• WORK ORDER:
Transcribe only the lines in the data below falling between the line with "Document page, 1500x844 pixels." and the line with "list [1307, 300, 1666, 1055]", including those two lines, and leave out any picture.

• DATA PROVIDED:

---*---

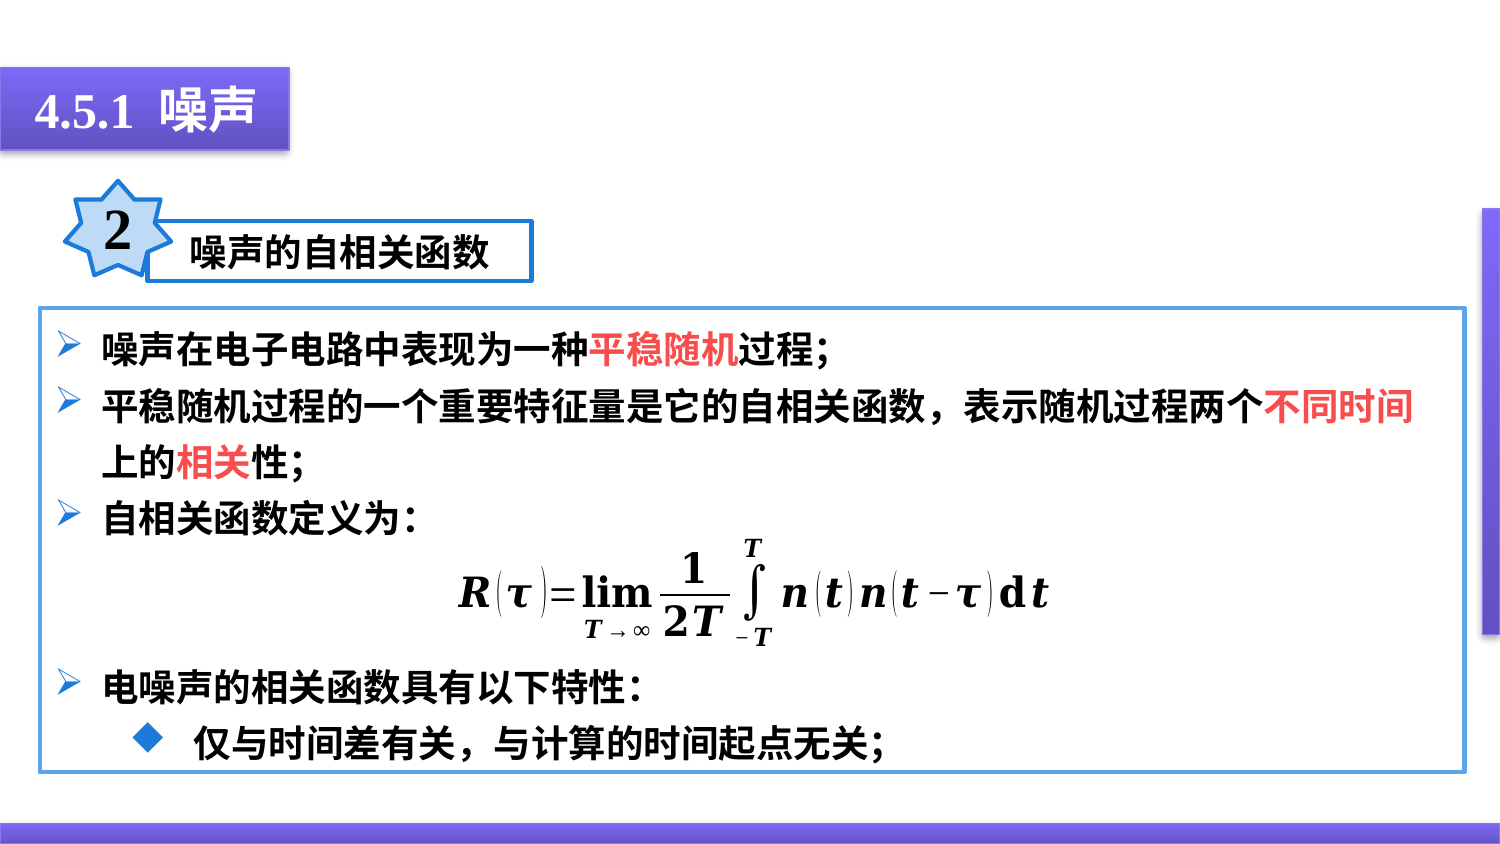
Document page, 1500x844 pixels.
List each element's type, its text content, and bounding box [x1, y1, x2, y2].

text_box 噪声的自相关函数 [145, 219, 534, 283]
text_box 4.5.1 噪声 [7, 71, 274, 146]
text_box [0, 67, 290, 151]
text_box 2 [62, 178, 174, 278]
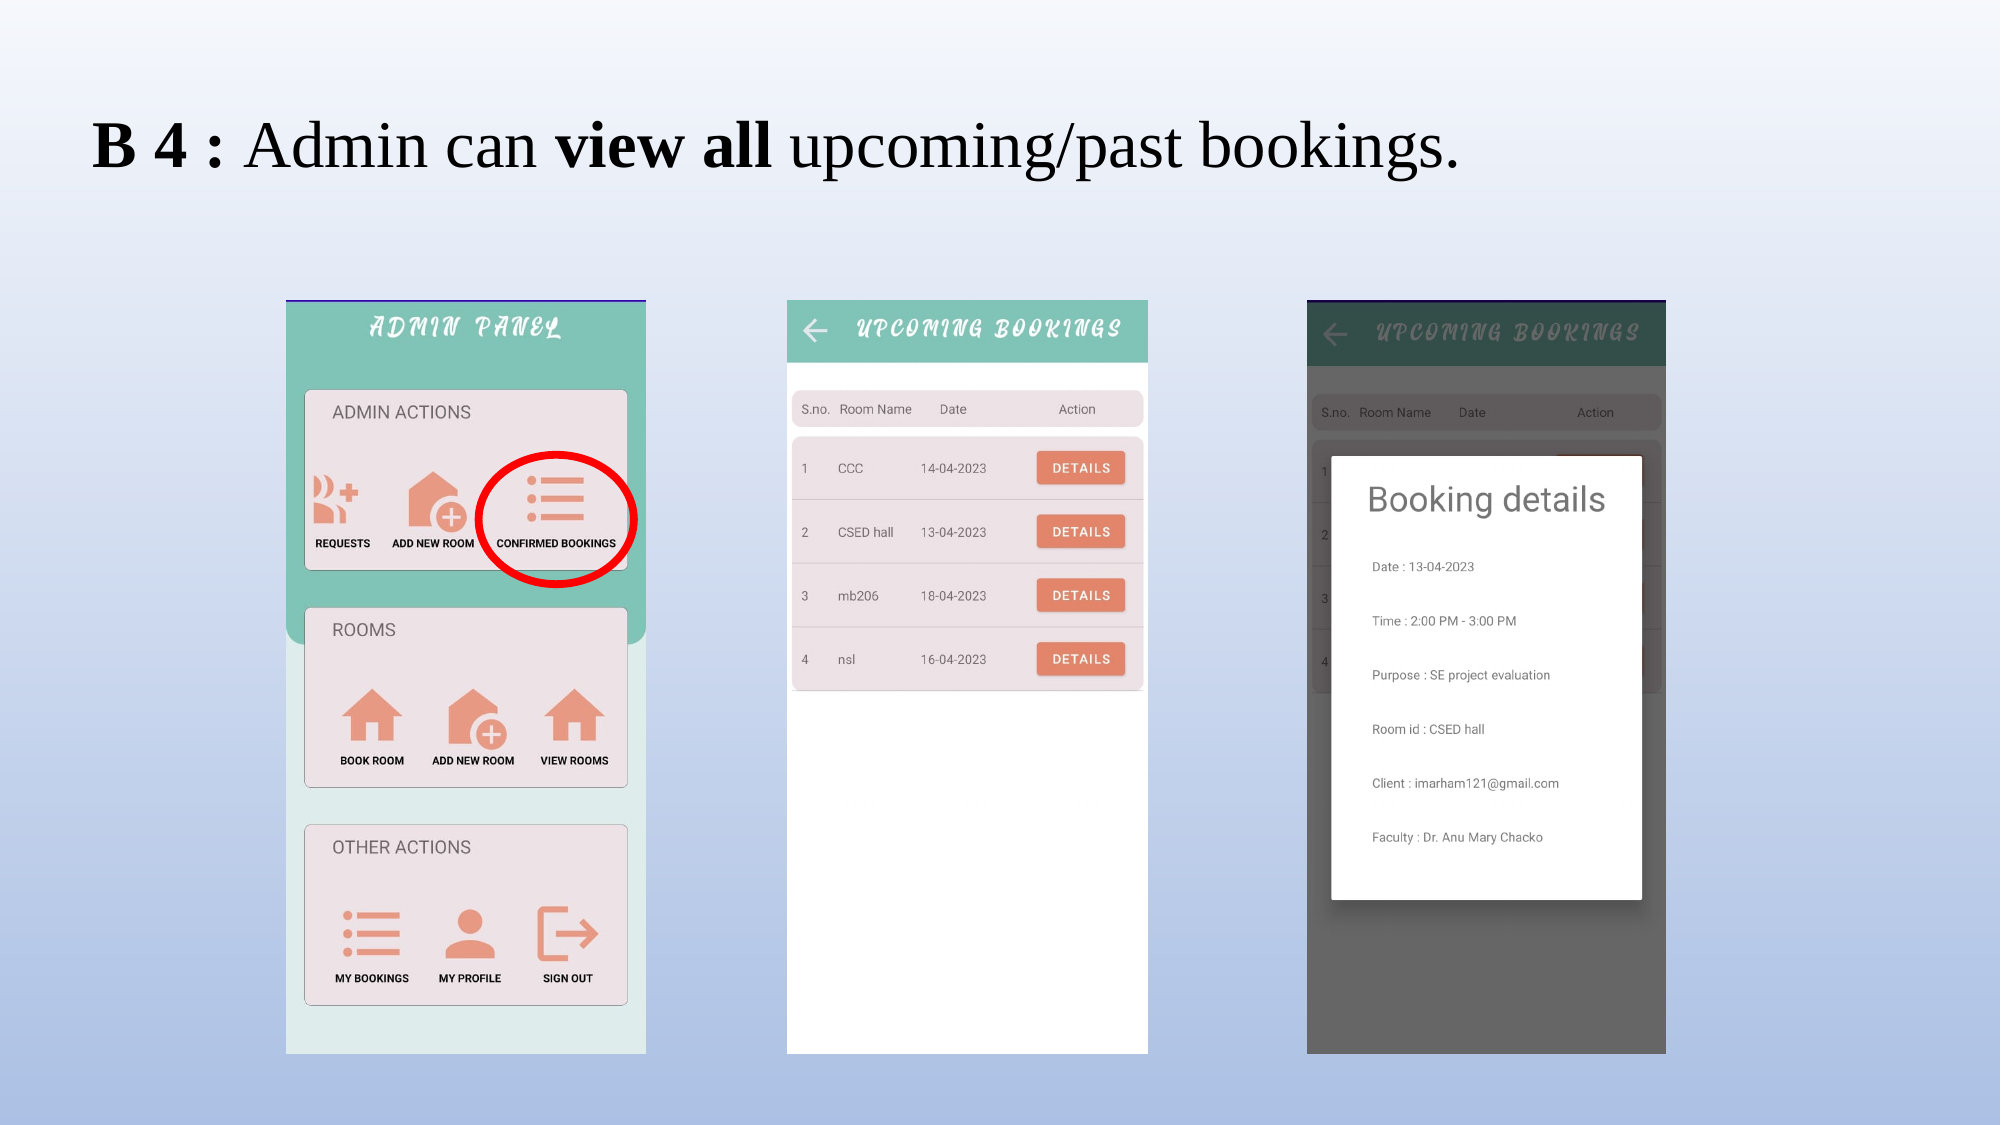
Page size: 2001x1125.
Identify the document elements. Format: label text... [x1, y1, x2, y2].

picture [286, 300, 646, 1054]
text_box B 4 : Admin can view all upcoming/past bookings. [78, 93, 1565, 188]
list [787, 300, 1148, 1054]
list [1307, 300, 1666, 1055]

---*---

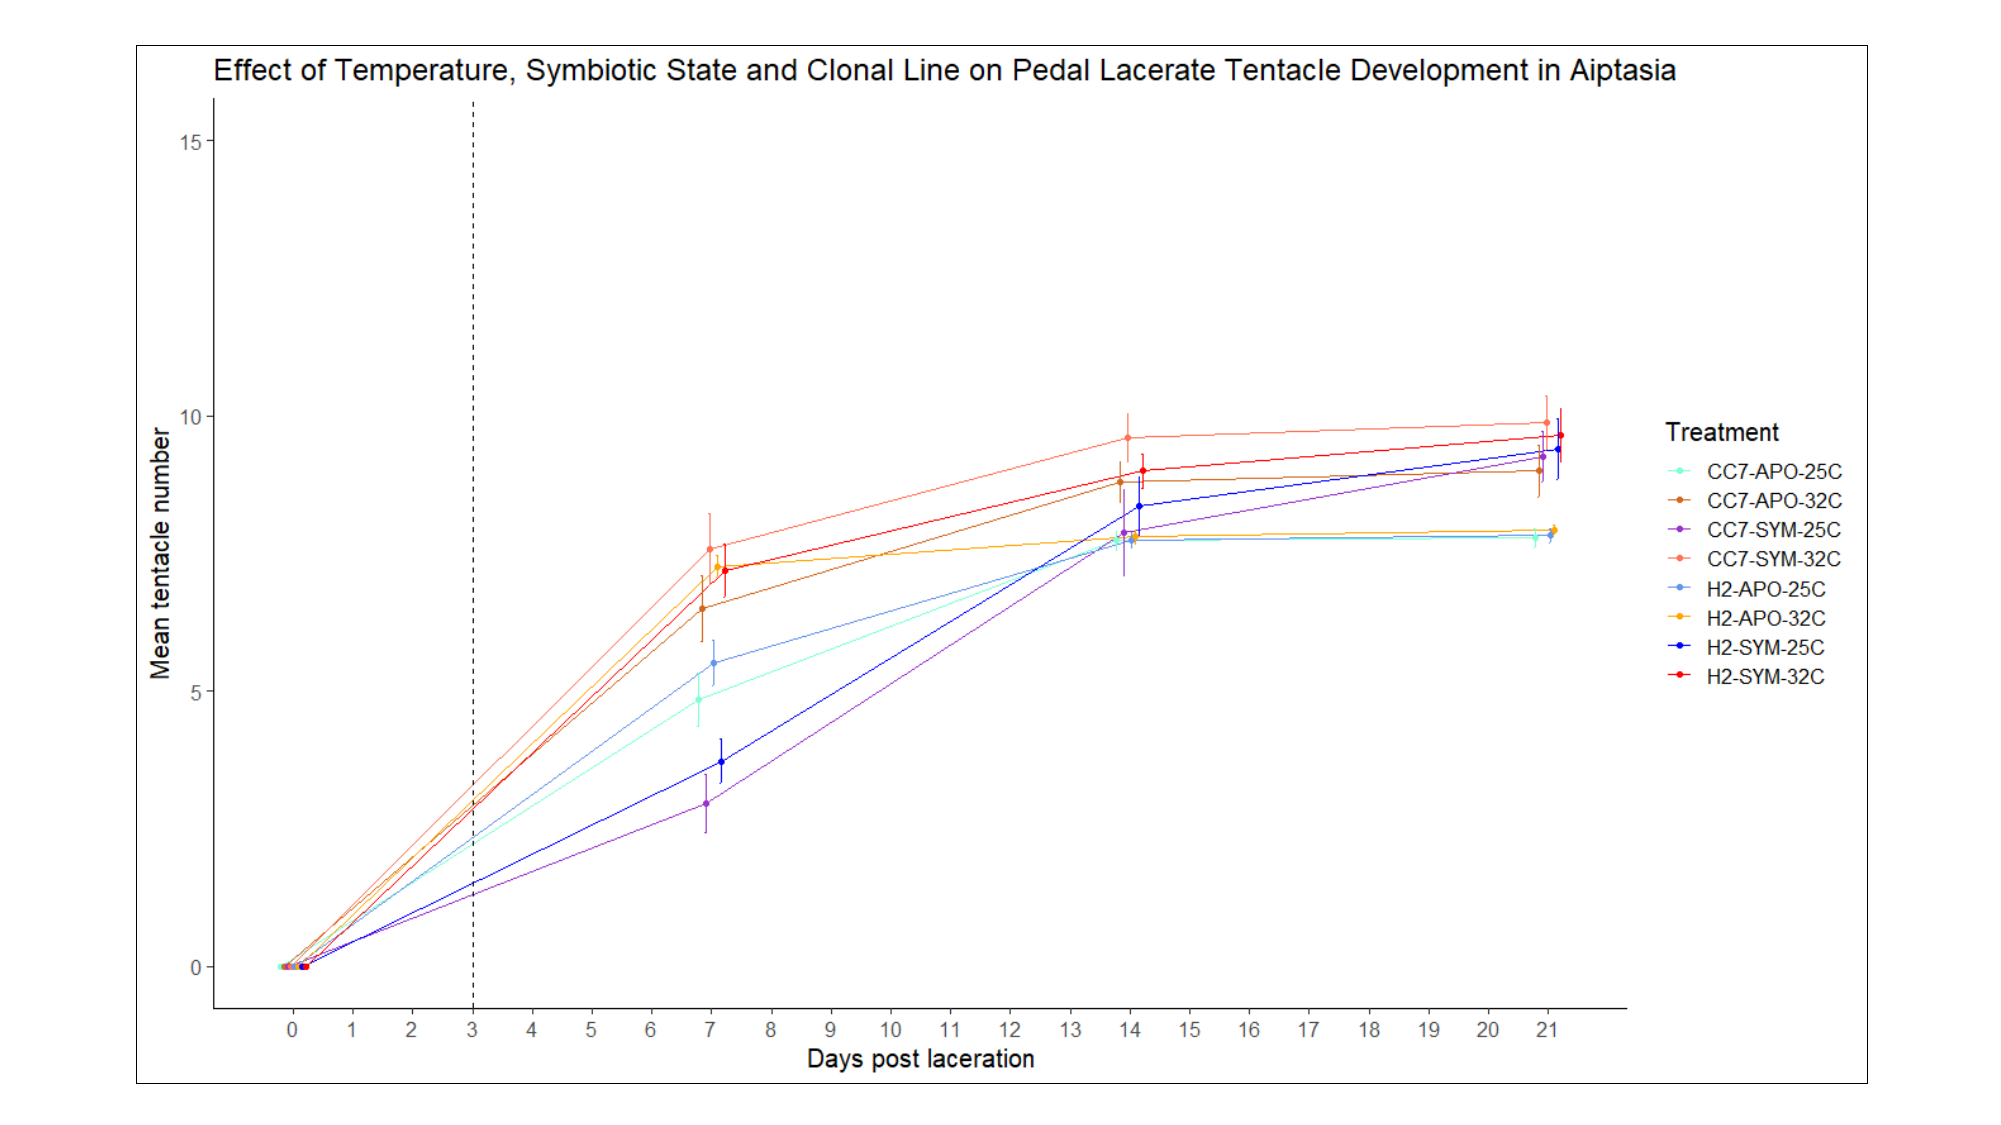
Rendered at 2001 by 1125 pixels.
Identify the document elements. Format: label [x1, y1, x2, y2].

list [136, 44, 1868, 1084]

---*---

• EXERCISE SOLUTION:
Document page, 1500x844 pixels.
List each element's type, its text content, and bounding box [x1, y1, x2, y2].

text_box 噪声的自相关函数 [145, 219, 534, 283]
text_box 4.5.1 噪声 [7, 71, 274, 146]
text_box [0, 67, 290, 151]
text_box 2 [62, 178, 174, 278]
Page size: 2001x1125.
Identify the document elements. Format: label text... [x1, y1, x2, y2].

picture [286, 300, 646, 1054]
text_box B 4 : Admin can view all upcoming/past bookings. [78, 93, 1565, 188]
list [787, 300, 1148, 1054]
list [1307, 300, 1666, 1055]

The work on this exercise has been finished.